__Directions__.
Every line of the following records that includes "emocional" should be copied.

-- Data for this task follows --

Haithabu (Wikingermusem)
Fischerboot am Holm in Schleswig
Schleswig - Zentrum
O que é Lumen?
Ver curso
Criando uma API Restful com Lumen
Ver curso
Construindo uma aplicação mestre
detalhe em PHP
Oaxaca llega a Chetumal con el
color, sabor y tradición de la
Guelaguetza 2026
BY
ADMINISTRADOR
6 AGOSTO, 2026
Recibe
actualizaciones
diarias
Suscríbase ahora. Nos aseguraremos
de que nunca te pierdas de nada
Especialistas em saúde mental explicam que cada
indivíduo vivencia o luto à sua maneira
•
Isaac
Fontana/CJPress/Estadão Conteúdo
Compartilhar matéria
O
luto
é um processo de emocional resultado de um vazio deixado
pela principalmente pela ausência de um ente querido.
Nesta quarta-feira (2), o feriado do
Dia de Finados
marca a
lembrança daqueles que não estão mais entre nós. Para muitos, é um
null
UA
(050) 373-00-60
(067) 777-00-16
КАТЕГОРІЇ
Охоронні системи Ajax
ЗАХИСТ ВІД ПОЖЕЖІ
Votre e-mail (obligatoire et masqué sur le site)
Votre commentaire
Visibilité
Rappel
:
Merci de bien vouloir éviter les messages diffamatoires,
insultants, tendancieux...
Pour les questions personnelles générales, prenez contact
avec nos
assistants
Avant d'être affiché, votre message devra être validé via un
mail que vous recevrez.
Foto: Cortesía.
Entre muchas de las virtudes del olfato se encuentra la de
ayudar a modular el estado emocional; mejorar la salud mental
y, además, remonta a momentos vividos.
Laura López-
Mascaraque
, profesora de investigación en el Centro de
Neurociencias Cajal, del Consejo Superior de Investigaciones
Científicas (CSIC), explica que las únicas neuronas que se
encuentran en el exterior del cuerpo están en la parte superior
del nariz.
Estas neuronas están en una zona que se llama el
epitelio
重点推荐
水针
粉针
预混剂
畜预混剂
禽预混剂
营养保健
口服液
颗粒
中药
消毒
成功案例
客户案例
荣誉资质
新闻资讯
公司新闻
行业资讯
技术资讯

-- Data for this task concluded --

__Your response__.
é um processo de emocional resultado de um vazio deixado
ayudar a modular el estado emocional; mejorar la salud mental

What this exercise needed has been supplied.